O Tribunal do Júri do Rio de Janeiro proferiu, na madrugada da última quinta-feira, 4 de junho de 2026, a sentença no emblemático caso da morte do menino Henry Borel, de 4 anos. O ex-vereador Jairo Souza Santos Júnior, conhecido como Jairinho, foi condenado a uma pena de 43 anos, 9 meses e 20 dias de reclusão pela morte da criança. No mesmo julgamento, Monique Medeiros, mãe da vítima, teve um desfecho distinto, recebendo perdão judicial para a acusação de assassinato e cumprimento de pena por omissão já computado.

Os jurados consideraram Jairinho culpado por homicídio duplamente qualificado e por um dos crimes de tortura que lhe foram imputados durante o decorrer do processo. Essa decisão culmina um dos mais longos julgamentos da história judiciária fluminense, estendendo-se por dez dias de sessões marcadas por intensos debates.

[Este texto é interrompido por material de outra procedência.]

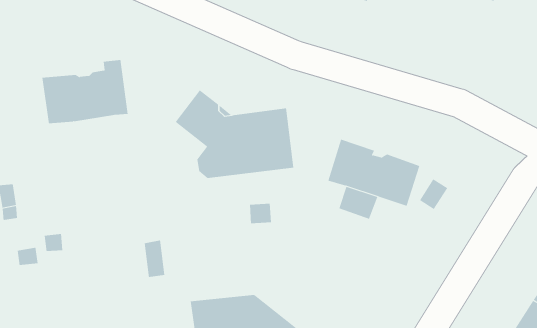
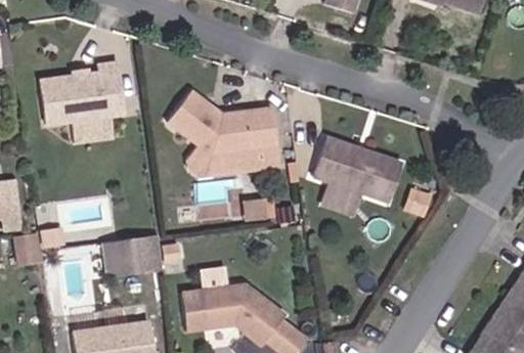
building: none -> [73,117,115,144]
building: none -> [106,238,143,275]

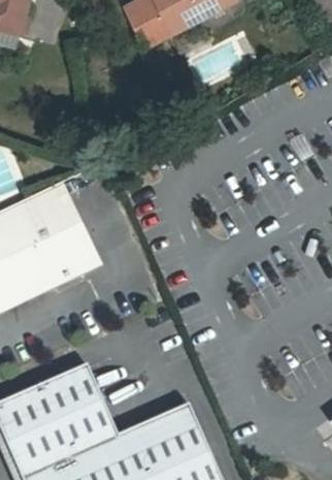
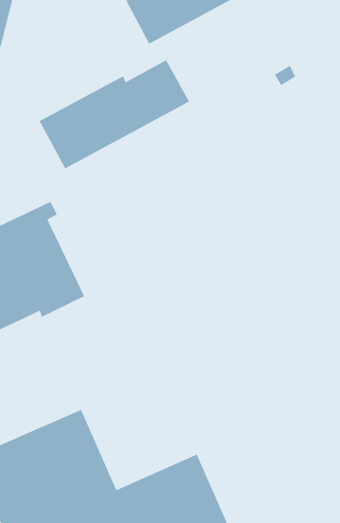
building: none -> [39,59,190,169]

Para Monique Medeiros, a pena por omissão diante da tortura de seu filho foi estabelecida em 1 ano e 4 meses, período que a Justiça considerou já cumprido. Em relação à acusação de homicídio, o conselho de sentença optou pela desclassificação para a modalidade culposa, o que resultou na concessão de perdão judicial pela magistrada Elizabeth Machado Louro.

O processo judicial foi marcado por uma extensa fase de instrução, que incluiu a coleta de depoimentos de peritos, legistas, policiais, funcionários e familiares. Entre as provas apresentadas pelo Ministério Público, destacaram-se vídeos do elevador do edifício onde o incidente ocorreu, mostrando o trio horas antes do falecimento da criança, e detalhadas fotografias do exame cadavérico. Durante o rito processual, a defesa de Jairinho chegou a abandonar o júri no início do julgamento.

Jairinho manteve a negativa de autoria ao longo de todo o procedimento, enquanto Monique, em interrogatórios, mudou sua posição, atribuindo diretamente a Jairinho as agressões que levaram à morte do menino. Os advogados de Monique Medeiros argumentaram que ela vivia sob um relacionamento abusivo e um regime de violência doméstica, apresentando vídeos da convivência familiar para reforçar o vínculo afetivo entre mãe e filho. Após os embates entre as partes no plenário, os jurados decidiram pela responsabilização de ambos os réus no trágico episódio.

Henry Borel, de apenas 4 anos, foi morto em 8 de março de 2021. Ele era filho de Monique Medeiros, de um casamento anterior com Leniel Borel. Na época dos fatos, Henry, sua mãe e Jairo Souza Santos Júnior residiam em um apartamento na Barra da Tijuca, Zona Oeste do Rio de Janeiro. Na madrugada do falecimento, o casal levou a criança, que aparentava estar desacordada, ao Hospital Barra D'Or, no mesmo bairro, onde os médicos constataram o óbito. Inicialmente, eles alegaram ter encontrado Henry desmaiado no quarto. Contudo, o laudo do Instituto Médico-Legal revelou 23 lesões corporais em Henry Borel, contradizendo a tese de acidente doméstico sustentada pelos réus. O exame identificou lesões hemorrágicas na cabeça, no nariz, hematomas no punho e abdômen, contusões nos rins e pulmões, além de hemorragia interna e rompimento do fígado.